Efforts Continue to Legalize Work, Other Pathways for Undocumented Students, Asylum Seekers
Tuesday, December 5, 2023

Undocumented students are waiting for University of California (UC) leadership to issue a plan that would remove hiring restrictions for all UC students, regardless of immigration status.

The proposed plan, titled Opportunity For All (O4All), is supported by language in the 1986 Immigration Reform and Control Act (IRCA) that the prohibition of employment of undocumented workers does not apply to states. As such, O4All advocates believe that IRCA’s employment restrictions do not apply to the state university system. For students who have been denied scholarships or fellowships requiring on-campus employment, teaching assistant positions and other on-campus employment due to their immigration status, the UC plan could allow them to participate in such opportunities.

Legal scholars have noted that U.S. Supreme Court precedent supports UC’s argument that Congress has no power to regulate state governments in some areas, such as employment, unless there is clear language in the statute. IRCA has previously been interpreted to preclude states from employing undocumented workers, but UC’s O4All may challenge this interpretation. The O4All proposal has gained support from Deferred Action for Childhood Arrivals (DACA) recipient students. The DACA program continues to be challenged in the courts.

In the meantime, New York Governor Kathy Hochul proposed issuing state work permits to asylum seekers. Asylum seekers could then be hired by the state, which could then subcontract such employees to other employers. Governor Hochul indicated that the proposal was intended to help alleviate New York’s migrant and workforce crises. Ultimately, however, Governor Hochul said she was constrained by federal law from enacting the plan because she could not “indemnify or protect the employers from any kind of federal prosecution for violating immigration laws.”
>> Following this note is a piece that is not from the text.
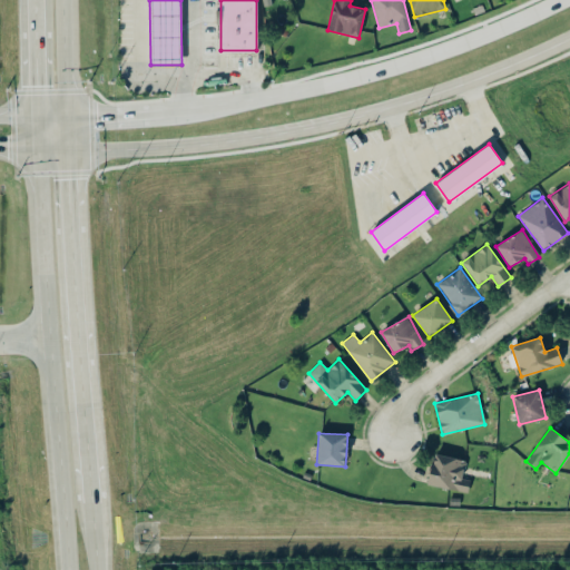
[(468,493),(470,480),(461,478),(465,461),(433,453),(426,483),(468,493)]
Under the asylum system, many asylum seekers must wait for 150 days before they are eligible to apply for work authorization through the federal immigration system. Given U.S. Citizenship and Immigration Services (USCIS) long processing times, applicants often wait for over a year before they obtain work authorization documentation.

Proposals similar to UC’s and Governor Hochul’s proposals have been criticized by some immigrants, who have noted that such plans would provide work authorization to some immigrants faster than others, who have been waiting for work authorization much longer – due to long USCIS processing times or regulatory restrictions.